**GIVEN INFORMATION**:
==================================================

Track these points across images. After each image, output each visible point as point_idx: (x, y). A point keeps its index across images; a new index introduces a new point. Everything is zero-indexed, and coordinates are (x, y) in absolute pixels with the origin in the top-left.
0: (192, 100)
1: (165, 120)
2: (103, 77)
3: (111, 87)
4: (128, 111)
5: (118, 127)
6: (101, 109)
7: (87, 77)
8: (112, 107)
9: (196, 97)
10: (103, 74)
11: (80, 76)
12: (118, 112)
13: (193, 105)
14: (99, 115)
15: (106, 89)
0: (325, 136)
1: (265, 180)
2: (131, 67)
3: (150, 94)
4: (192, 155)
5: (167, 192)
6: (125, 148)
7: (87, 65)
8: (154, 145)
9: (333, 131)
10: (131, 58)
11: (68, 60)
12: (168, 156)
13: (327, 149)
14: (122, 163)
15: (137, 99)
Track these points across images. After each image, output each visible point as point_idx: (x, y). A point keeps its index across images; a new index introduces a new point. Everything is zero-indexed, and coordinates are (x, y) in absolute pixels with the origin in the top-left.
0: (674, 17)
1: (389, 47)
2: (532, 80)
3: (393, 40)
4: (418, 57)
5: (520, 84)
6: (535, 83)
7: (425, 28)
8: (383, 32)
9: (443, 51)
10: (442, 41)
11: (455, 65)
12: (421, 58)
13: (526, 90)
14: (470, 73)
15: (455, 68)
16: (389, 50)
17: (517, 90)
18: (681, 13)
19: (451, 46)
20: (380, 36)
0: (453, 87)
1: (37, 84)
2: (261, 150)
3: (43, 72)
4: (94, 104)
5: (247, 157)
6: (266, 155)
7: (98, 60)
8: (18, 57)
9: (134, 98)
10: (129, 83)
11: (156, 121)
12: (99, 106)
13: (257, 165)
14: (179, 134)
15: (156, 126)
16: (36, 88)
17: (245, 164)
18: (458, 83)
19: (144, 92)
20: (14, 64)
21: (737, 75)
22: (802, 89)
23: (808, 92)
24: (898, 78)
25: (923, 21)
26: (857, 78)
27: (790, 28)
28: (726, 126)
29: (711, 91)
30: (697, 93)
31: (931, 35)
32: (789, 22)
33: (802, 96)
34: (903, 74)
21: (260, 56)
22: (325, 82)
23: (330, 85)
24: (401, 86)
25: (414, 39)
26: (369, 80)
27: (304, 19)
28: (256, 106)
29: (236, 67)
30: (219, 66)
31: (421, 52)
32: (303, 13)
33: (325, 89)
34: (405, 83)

==================================================

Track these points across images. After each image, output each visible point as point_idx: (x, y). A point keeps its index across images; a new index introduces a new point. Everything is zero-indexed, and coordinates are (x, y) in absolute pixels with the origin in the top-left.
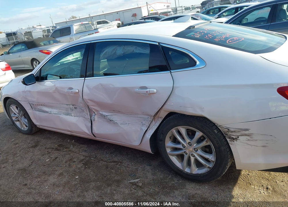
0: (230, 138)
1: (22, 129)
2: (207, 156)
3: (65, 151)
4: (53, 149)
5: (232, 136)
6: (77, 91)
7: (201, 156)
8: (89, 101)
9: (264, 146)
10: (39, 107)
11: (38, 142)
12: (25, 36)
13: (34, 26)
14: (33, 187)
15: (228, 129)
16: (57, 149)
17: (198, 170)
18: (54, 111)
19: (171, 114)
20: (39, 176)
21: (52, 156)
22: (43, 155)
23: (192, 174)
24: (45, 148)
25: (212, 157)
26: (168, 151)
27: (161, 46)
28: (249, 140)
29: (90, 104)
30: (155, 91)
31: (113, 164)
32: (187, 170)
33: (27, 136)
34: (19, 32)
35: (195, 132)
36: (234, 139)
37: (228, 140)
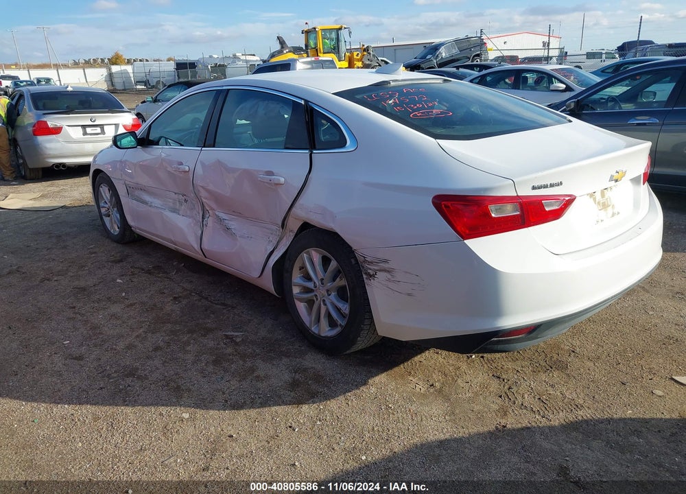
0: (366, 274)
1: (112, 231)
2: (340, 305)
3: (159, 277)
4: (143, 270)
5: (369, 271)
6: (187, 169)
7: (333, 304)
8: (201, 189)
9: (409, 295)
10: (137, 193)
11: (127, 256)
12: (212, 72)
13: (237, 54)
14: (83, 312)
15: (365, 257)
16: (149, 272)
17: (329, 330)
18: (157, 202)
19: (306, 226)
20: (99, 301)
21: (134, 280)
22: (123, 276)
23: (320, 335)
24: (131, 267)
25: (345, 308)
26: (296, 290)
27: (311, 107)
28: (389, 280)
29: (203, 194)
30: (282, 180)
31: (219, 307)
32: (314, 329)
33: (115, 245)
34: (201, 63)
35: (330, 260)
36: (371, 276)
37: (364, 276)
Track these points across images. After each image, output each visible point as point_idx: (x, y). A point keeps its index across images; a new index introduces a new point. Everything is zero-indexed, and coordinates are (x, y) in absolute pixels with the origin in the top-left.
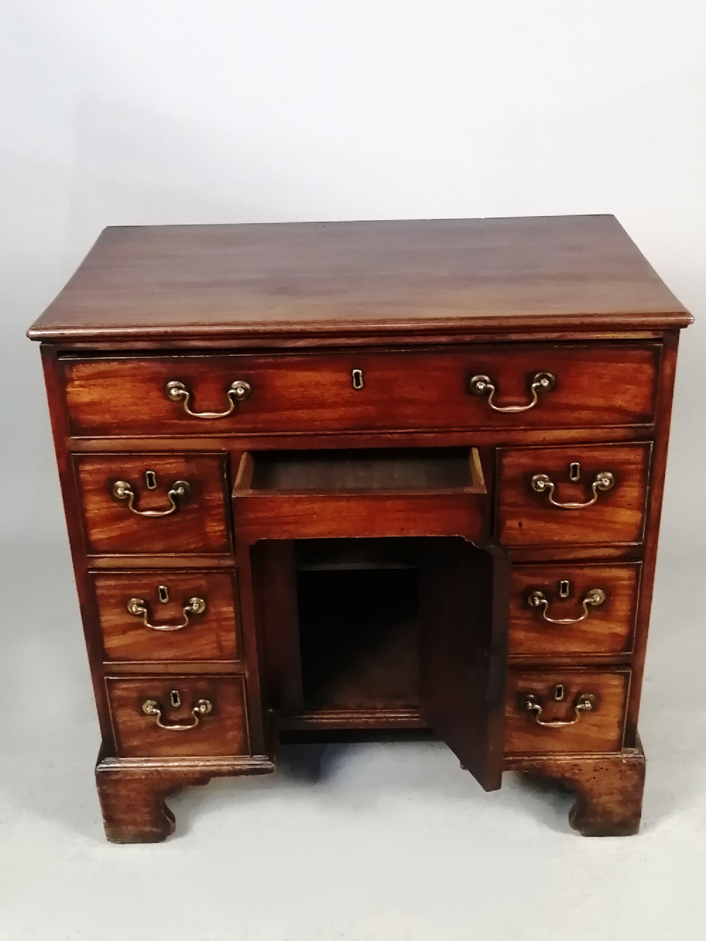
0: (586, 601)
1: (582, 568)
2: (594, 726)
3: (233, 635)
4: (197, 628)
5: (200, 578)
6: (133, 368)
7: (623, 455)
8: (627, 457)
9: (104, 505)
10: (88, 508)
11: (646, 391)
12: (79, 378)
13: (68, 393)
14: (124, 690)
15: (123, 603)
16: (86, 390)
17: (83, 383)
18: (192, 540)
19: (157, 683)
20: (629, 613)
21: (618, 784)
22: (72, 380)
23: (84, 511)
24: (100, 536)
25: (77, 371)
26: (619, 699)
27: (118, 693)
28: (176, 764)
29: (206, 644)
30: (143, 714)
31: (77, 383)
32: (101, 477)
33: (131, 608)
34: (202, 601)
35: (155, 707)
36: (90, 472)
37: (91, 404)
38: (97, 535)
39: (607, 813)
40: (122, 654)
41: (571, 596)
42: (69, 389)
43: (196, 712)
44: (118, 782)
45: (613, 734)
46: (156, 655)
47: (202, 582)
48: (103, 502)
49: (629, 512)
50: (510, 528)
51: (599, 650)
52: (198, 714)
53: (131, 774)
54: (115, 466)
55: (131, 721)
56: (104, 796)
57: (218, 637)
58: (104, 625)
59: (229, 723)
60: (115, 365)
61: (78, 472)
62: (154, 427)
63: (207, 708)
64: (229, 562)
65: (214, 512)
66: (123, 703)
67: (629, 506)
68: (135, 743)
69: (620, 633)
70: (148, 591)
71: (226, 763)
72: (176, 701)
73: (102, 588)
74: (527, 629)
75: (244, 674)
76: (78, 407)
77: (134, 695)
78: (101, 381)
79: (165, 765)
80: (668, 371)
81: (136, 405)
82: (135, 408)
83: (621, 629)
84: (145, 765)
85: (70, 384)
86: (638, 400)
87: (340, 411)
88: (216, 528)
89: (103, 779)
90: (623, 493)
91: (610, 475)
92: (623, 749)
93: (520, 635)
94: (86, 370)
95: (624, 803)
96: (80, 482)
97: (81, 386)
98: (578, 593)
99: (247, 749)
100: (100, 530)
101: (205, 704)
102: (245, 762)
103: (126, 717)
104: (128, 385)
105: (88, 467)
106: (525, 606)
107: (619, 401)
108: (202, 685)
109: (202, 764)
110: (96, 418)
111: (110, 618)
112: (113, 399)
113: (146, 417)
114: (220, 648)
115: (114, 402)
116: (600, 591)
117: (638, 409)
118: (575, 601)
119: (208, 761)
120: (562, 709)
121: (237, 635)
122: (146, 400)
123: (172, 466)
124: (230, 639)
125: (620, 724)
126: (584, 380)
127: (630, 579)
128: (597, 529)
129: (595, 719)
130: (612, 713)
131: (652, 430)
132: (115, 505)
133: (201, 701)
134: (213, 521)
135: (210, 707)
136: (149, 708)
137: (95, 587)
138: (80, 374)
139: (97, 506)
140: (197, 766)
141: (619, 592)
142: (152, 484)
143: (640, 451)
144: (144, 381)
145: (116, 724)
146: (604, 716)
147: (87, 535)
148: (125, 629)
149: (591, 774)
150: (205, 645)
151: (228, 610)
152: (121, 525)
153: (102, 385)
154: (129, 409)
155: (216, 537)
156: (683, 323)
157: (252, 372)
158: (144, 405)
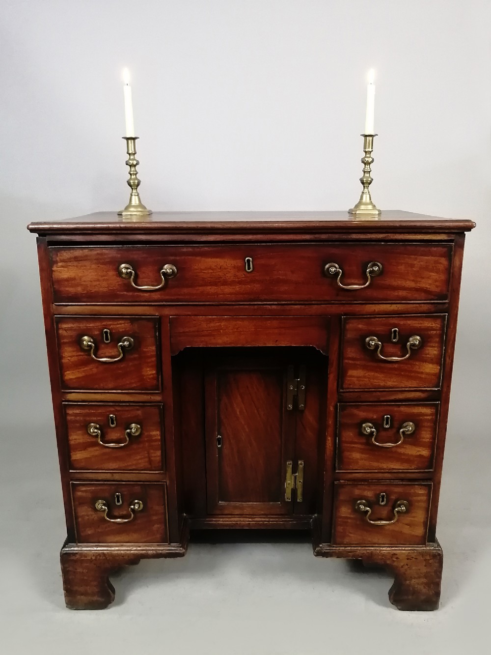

==================================================

**WHAT TO DO**:
Return the stretch of data that begins with the line showing "2: (207, 156)" and goes on through the line showing "6: (133, 368)", exactly, with pictures removed.

**WRITTEN ANSWER**:
2: (207, 156)
3: (65, 151)
4: (53, 149)
5: (232, 136)
6: (77, 91)
7: (201, 156)
8: (89, 101)
9: (264, 146)
10: (39, 107)
11: (38, 142)
12: (25, 36)
13: (34, 26)
14: (33, 187)
15: (228, 129)
16: (57, 149)
17: (198, 170)
18: (54, 111)
19: (171, 114)
20: (39, 176)
21: (52, 156)
22: (43, 155)
23: (192, 174)
24: (45, 148)
25: (212, 157)
26: (168, 151)
27: (161, 46)
28: (249, 140)
29: (90, 104)
30: (155, 91)
31: (113, 164)
32: (187, 170)
33: (27, 136)
34: (19, 32)
35: (195, 132)
36: (234, 139)
37: (228, 140)
0: (366, 274)
1: (112, 231)
2: (340, 305)
3: (159, 277)
4: (143, 270)
5: (369, 271)
6: (187, 169)
7: (333, 304)
8: (201, 189)
9: (409, 295)
10: (137, 193)
11: (127, 256)
12: (212, 72)
13: (237, 54)
14: (83, 312)
15: (365, 257)
16: (149, 272)
17: (329, 330)
18: (157, 202)
19: (306, 226)
20: (99, 301)
21: (134, 280)
22: (123, 276)
23: (320, 335)
24: (131, 267)
25: (345, 308)
26: (296, 290)
27: (311, 107)
28: (389, 280)
29: (203, 194)
30: (282, 180)
31: (219, 307)
32: (314, 329)
33: (115, 245)
34: (201, 63)
35: (330, 260)
36: (371, 276)
37: (364, 276)
Track these points across images. After each image, output each visible point as point_idx: (x, y). A point keeps its index across images; a new index introduces a new point. Everything is zero-indexed, and coordinates are (x, y) in absolute pixels with the origin in the top-left.
0: (586, 601)
1: (582, 568)
2: (594, 726)
3: (233, 635)
4: (197, 628)
5: (200, 578)
6: (133, 368)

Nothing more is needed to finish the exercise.